Data provided:
================

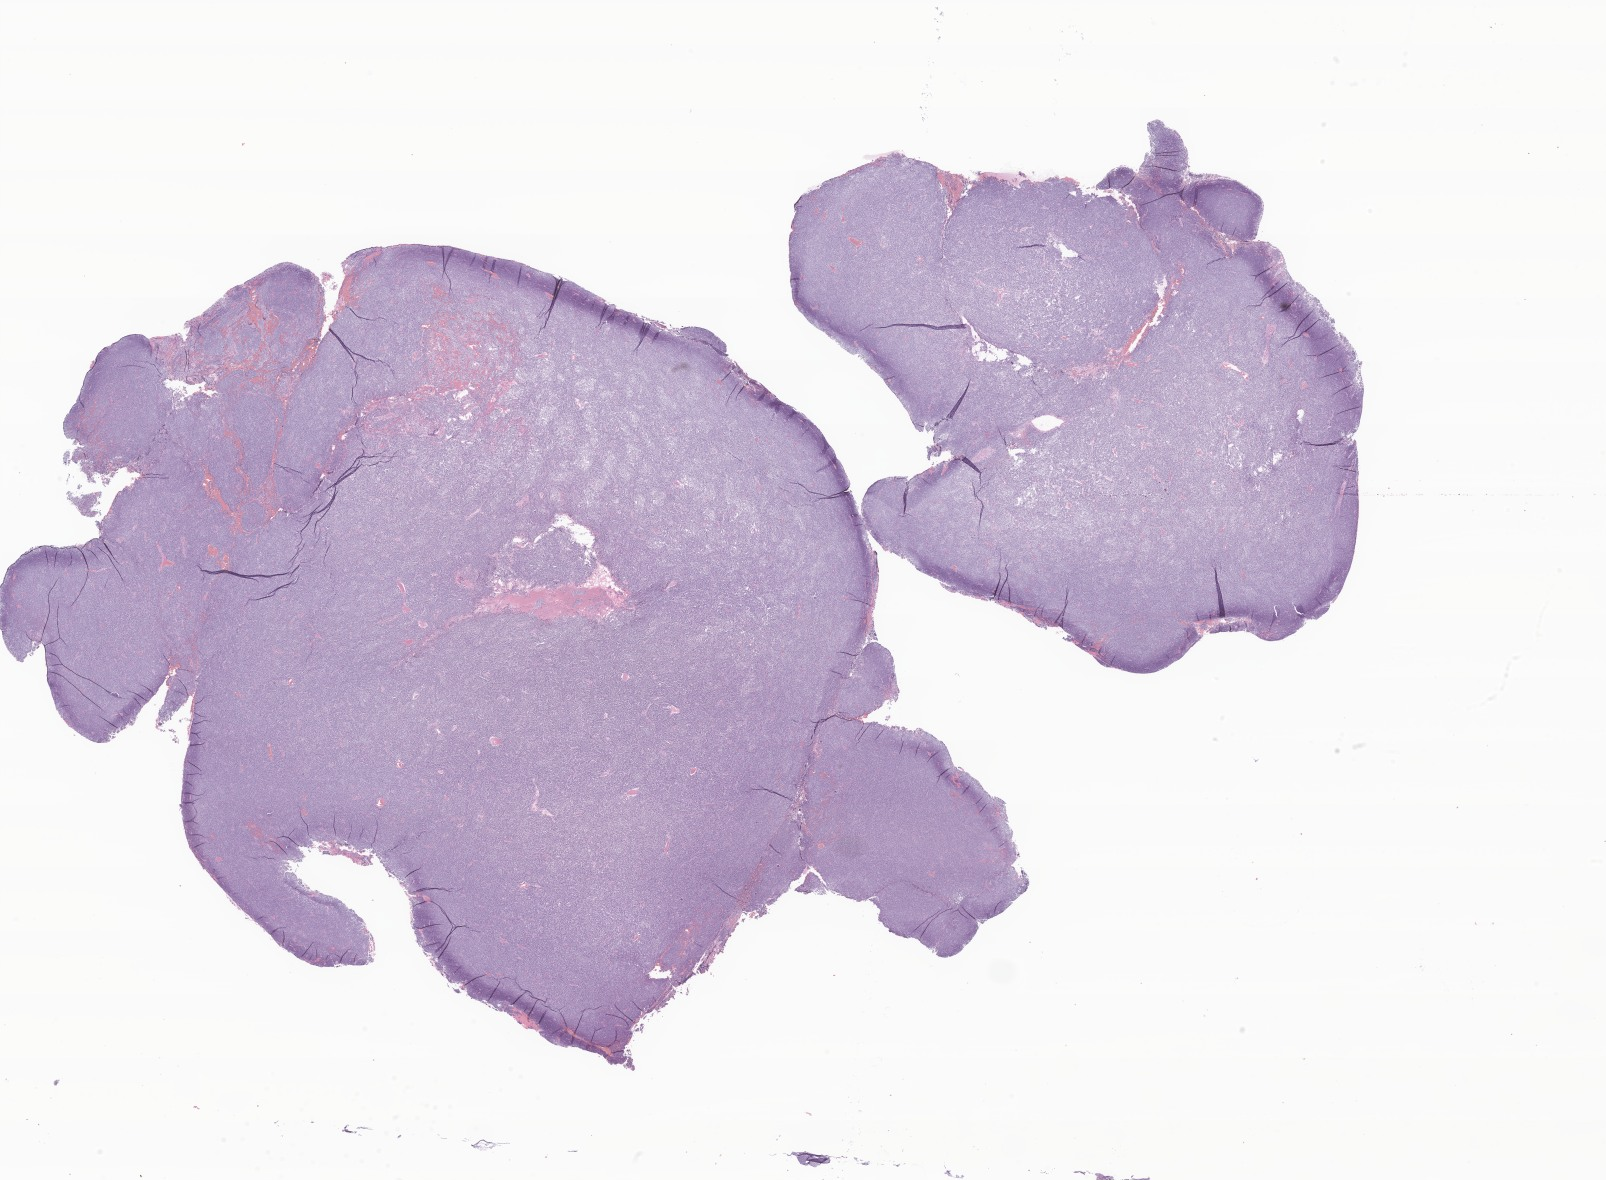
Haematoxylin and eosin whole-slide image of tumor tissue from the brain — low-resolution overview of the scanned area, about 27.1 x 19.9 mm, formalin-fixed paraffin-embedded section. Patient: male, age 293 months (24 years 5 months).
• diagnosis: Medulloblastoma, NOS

================

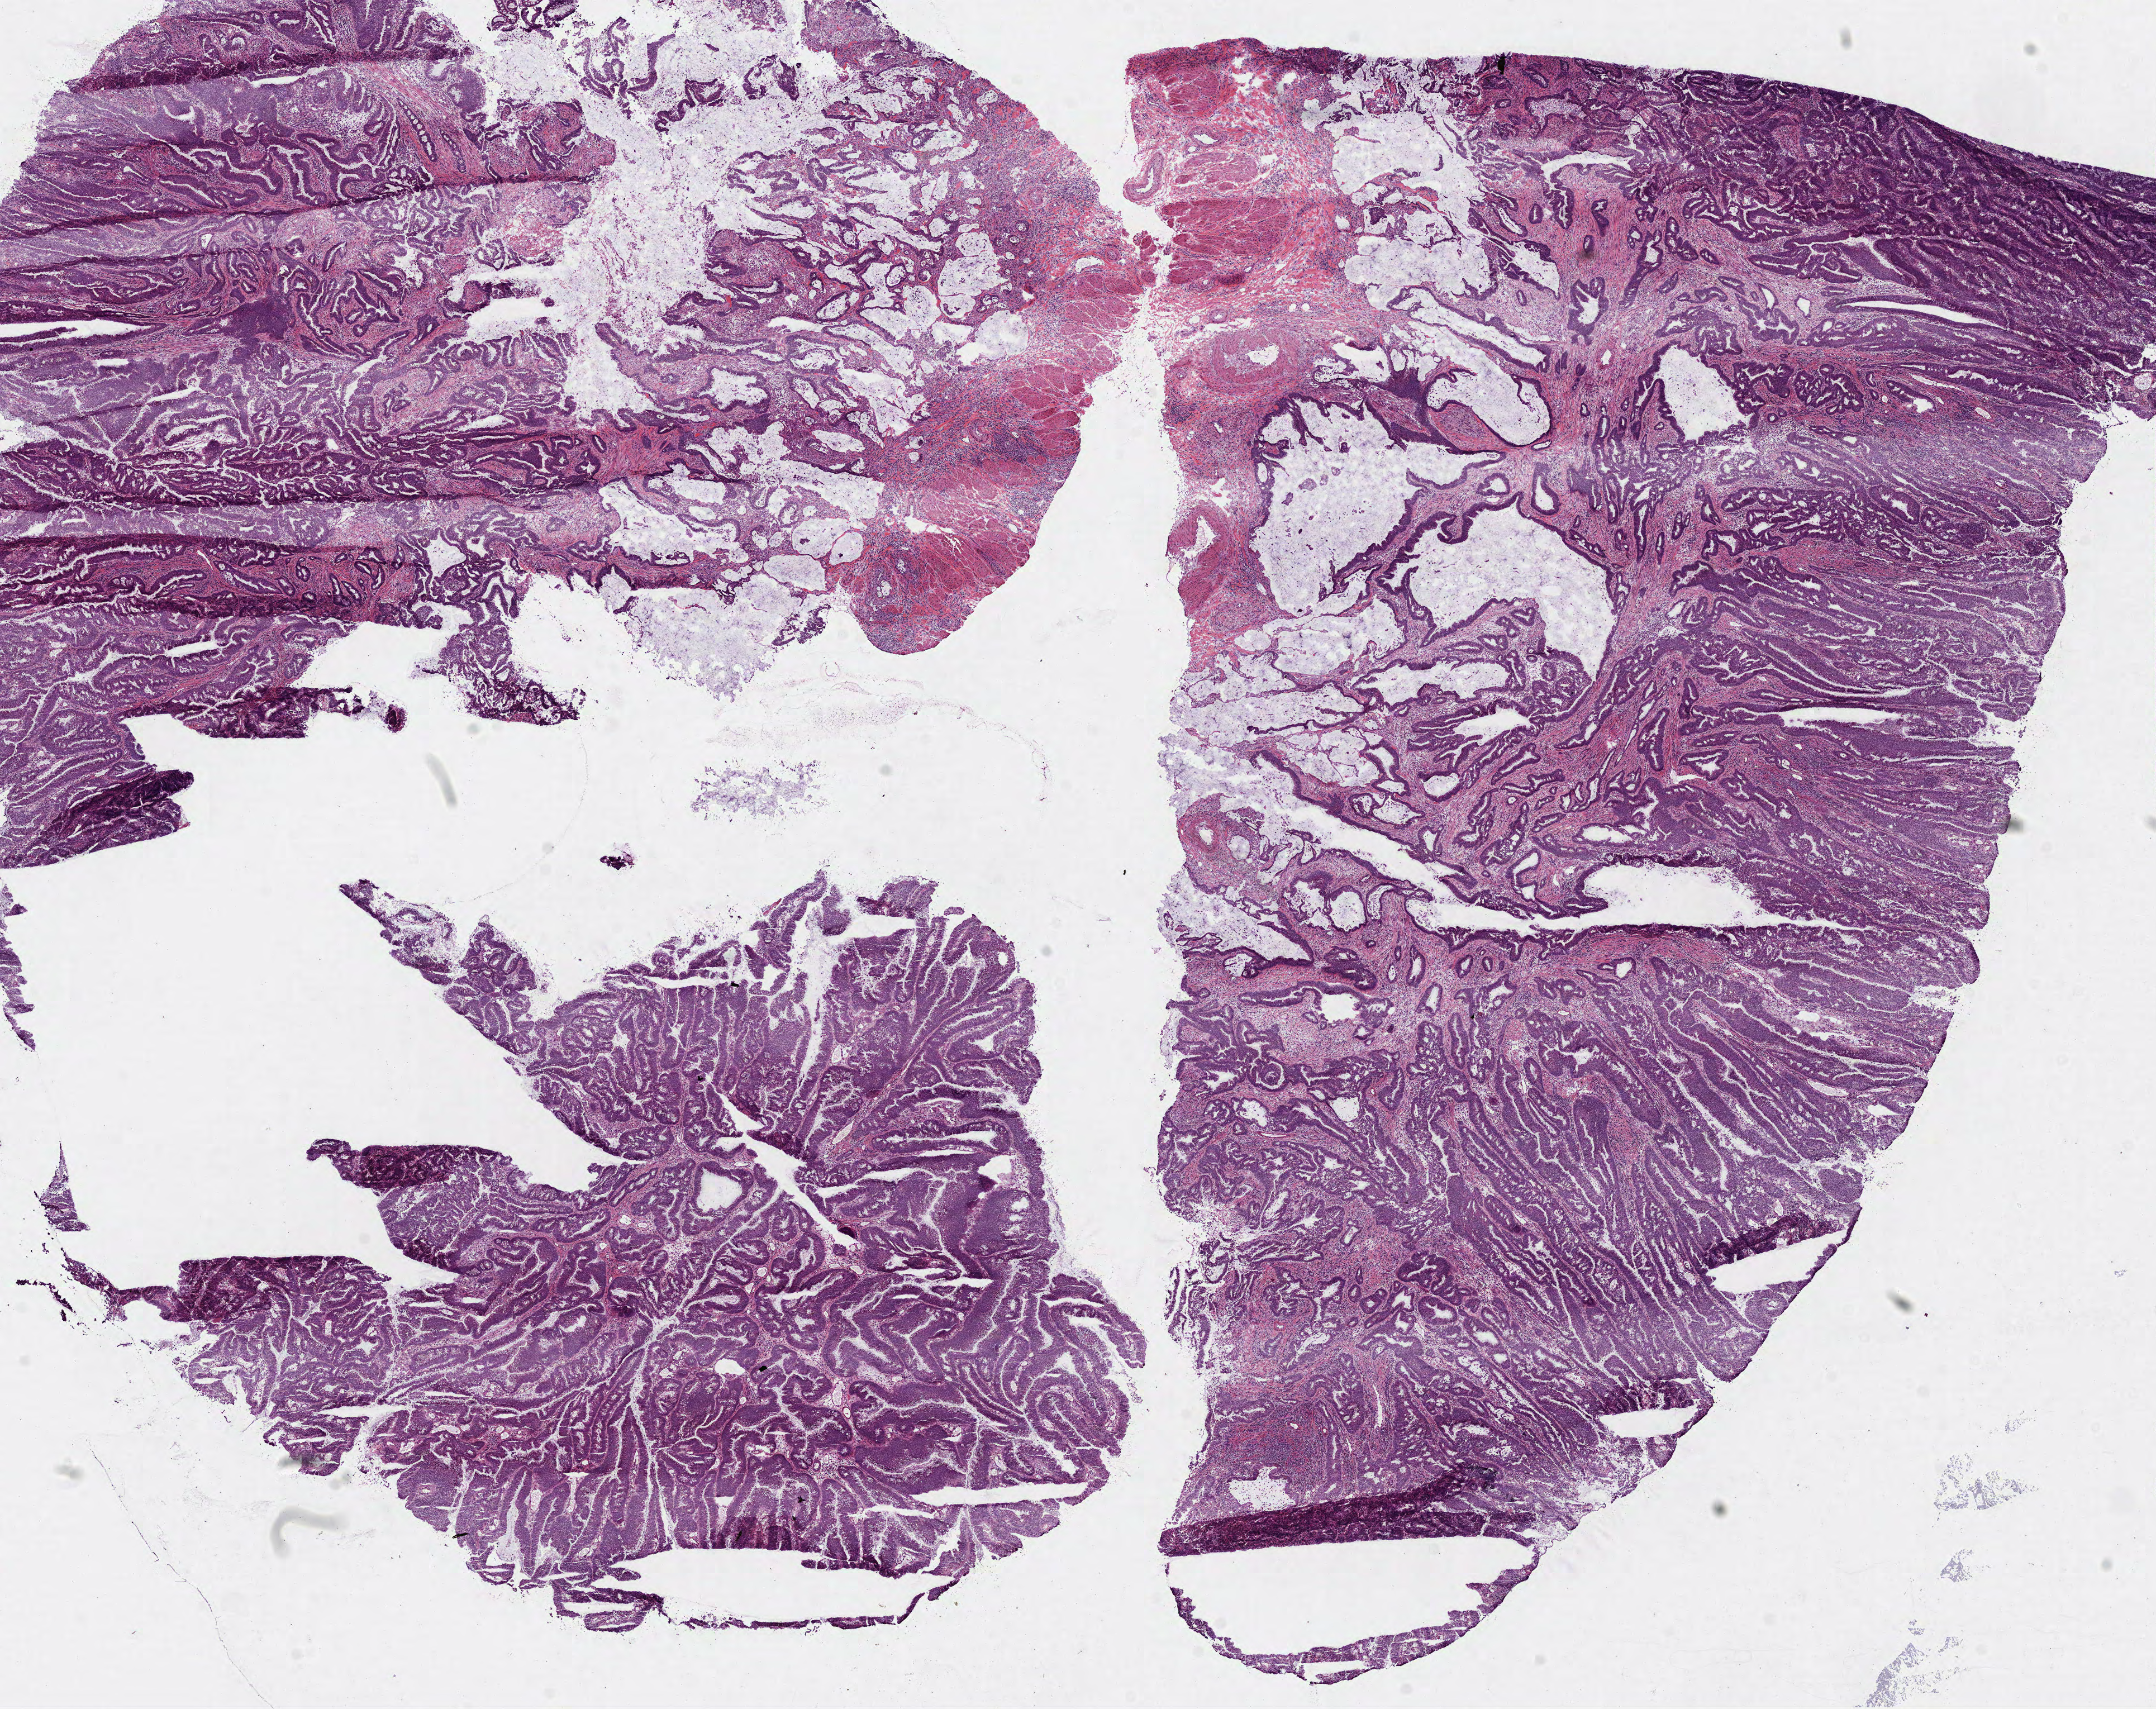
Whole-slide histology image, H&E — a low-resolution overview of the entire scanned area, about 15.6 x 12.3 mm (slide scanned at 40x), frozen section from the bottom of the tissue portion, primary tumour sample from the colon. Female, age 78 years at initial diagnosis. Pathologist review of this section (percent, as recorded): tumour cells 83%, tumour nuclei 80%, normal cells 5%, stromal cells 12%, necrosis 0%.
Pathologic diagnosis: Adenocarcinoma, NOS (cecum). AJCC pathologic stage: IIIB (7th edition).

================

The lines above from the one containing "Haematoxylin and eosin" through the one containing "diagnosis: Medulloblastoma, NOS" are to be set down exactly, and no others.

Haematoxylin and eosin whole-slide image of tumor tissue from the brain — low-resolution overview of the scanned area, about 27.1 x 19.9 mm, formalin-fixed paraffin-embedded section. Patient: male, age 293 months (24 years 5 months).
• diagnosis: Medulloblastoma, NOS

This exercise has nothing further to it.